Conclusions and future perspectives

In order to evaluate the notion that premature immunosenescence in RA is inflammation-driven, we propose to study immunosenescence features in prospective, longitudinal cohort studies. Inclusion of individuals who are at risk for future RA development (not yet receiving DMARD treatment) would allow to assess the association between inflammatory markers and the immunonesenescent phenotype in the preclinical phase of RA, at disease onset and beyond. Cohorts to be used to assess the preclinical alterations putatively implicated in RA pathogenesis are seropositive arthralgia patients (SAP) and patients with early, undifferentiated arthritis (UA). Both UA and SAP have 30% chance of progressing towards classifiable RA [223, 224]. Furthermore, we propose to study immunesenescence features in late onset seropositive and seronegative RA.

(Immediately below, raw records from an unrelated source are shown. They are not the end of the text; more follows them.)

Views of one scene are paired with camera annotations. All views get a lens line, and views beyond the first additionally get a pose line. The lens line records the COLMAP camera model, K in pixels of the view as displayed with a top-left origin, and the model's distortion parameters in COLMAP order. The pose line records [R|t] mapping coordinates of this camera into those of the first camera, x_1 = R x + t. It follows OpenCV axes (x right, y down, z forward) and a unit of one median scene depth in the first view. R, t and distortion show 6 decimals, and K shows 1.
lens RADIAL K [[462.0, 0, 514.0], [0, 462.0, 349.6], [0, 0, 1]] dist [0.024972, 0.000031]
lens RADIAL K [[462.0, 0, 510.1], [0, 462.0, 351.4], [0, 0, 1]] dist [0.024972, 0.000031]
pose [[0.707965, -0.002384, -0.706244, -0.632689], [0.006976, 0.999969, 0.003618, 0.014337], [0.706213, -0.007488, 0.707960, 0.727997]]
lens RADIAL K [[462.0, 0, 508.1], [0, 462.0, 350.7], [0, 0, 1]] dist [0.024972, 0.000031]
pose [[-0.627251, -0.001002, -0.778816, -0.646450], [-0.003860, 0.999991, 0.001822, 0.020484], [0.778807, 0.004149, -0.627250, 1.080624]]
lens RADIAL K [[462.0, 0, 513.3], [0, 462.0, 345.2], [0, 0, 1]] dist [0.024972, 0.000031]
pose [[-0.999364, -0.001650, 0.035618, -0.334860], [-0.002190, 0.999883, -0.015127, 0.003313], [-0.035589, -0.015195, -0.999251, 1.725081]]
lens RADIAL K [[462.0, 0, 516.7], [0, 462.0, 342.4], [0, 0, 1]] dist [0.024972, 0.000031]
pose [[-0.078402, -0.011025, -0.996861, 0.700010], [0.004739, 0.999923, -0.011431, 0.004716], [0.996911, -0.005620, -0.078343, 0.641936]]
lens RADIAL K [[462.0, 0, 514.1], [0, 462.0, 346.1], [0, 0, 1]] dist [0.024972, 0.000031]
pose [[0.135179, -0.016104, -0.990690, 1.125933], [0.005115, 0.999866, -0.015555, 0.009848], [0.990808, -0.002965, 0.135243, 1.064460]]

As normal aging is associated with an overall decline of immune function, it will be important to compare healthy age-matched controls, excluding elderly subjects with co-morbidities. Assessment of immunosenescence parameters together with disease activity and pro-inflammatory markers at the preclinical stage and at the switch to clinical synovitis, are expected to provide insight into the mechanisms of their mutual regulation.

Table 1

Hallmarks of aging in early and late RA and their modulation upon anti-TNF-α treatment.

	Aging hallmark	Early RA	Reference	Late RA	Reference	Normalization upon anti-TNF-α treatment	Reference
1.	Genomic instability	yes	[77]	yes	[77, 78, 81]	yes	[206, 207]
2.	Loss of telomeres	yes	[91, 93, 200]	yes	[90, 91, 200]	nd
3.	Gene regulation	nd		yes		nd
3.1.	Histone modifications	nd		yes	[105, 112]	contradictory results	[112, 208]
3.2.	DNA methylation	nd		yes	[16, 19]	nd
3.3.	ncRNAs	nd		yes	[123]	nd
4.	Proteostasis	nd		yes	[128, 130, 154]	nd
5.	Altered nutrient sensing	yes	[170]	yes	[158-161, 164]	nd
6.	Mitochondrial dysfunction	nd		yes	[178,180]	yes	[178]
7.	Cellular senescence	yes	[184]	yes	[184]	nd
8.	Stem cell exhaustion	yes	[194, 197]	yes	[194, 196, 197]	yes	[194, 195, 209]
9.	Inflammaging*	nd		yes	[14, 18, 19]	contradictory results	[22, 24]

1-4 hallmarks of aging, 5-7 antagonistic hallmarks, 8-9 culprit phenotype. nd = not determined.